Last year, silage ME ranged from 10.8-12.1. Although the weather meant first-cut was delayed from mid to late May, it still made good silage. The wholecrop, at 11 ME and 35% starch, was the best we’ve ever produced.
According to Jim McRobert of Carr’s Billington, who advises the family on forage and feeding, with around 10% of DM lost even in good clamps, improving ensiling is a key consideration for improving efficiency. “Wholecrop is expensive to produce,” says Jim, “but you don’t cross the clamp as quickly as with grass silage, so you don’t want the face spoiling and heating. There’s also proof that Ecosyl improves silage intakes and milk yield.”
Despite the brothers having some concerns that milk quality might fall through dilution if yield increased, this didn’t happen. Between 2020 and 2021, butterfat increased from 4.23 to 4.41% and protein from 3.48 to 3.50%.
Overall, since fully making their own silage, butterfat has risen by 0.25% points and protein by 0.21% points. These increases have been worth an extra 2 ppl, says Gary, which has covered the harvester investments.
Moreover, the farm’s climate check result showed CO2 emissions fell nearly 2.5% for 2020-21 – down from 1.21 the previous season to 1.18 kg of CO2 equivalent per kg of fat and protein-corrected milk.
Getting the forage right is also making a massive difference to conception rate,” adds Gary. “Preg rate has been 27.5% recently, up from a 12-month average of 26.2%.
While the Swires believe improved cow genetics have contributed to the overall gains, they see genetics as working hand-in-hand with improved silage. Grass and wholecrop silages are fed in a TMR with bought-in caustic wheat, a concentrate blend, molasses and some straw, and supplemented with cake in the parlour.

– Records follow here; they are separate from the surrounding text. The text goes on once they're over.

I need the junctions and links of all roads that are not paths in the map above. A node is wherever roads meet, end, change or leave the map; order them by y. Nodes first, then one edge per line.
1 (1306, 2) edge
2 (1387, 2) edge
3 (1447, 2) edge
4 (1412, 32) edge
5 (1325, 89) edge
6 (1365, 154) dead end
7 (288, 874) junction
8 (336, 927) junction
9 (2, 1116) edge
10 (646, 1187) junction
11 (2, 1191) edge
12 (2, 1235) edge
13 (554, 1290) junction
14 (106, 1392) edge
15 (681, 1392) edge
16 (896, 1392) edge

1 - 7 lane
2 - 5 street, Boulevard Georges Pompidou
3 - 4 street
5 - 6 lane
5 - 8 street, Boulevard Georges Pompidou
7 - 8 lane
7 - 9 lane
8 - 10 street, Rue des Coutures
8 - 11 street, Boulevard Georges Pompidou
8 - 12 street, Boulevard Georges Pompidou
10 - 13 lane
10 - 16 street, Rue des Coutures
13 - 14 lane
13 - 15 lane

Most recently, the family has also invested in technology that allows them to refine things further, by conducting their own analysis of silage samples direct from the clamp. Straightaway, they found this revealed significant ME variation even within the same cut, which allowed the higher ME material to be even more accurately directed to higher-yielding cows and resulted in a rapid uplift in milk protein. The same technology will also analyse the nutrient content of slurry, with the aim of further reducing reliance on bagged fertiliser. It will also detect variations in slurry nutrient content during application and automatically adjust the dose accordingly, by varying tractor speed.
Measuring and managing helps improve efficiency,” says Steven. “Improving milk quality and sustainability while reducing our carbon footprint is what we’re looking for. Having quality forage means we can reduce bought-in feed use, which also helps reduce our carbon footprint.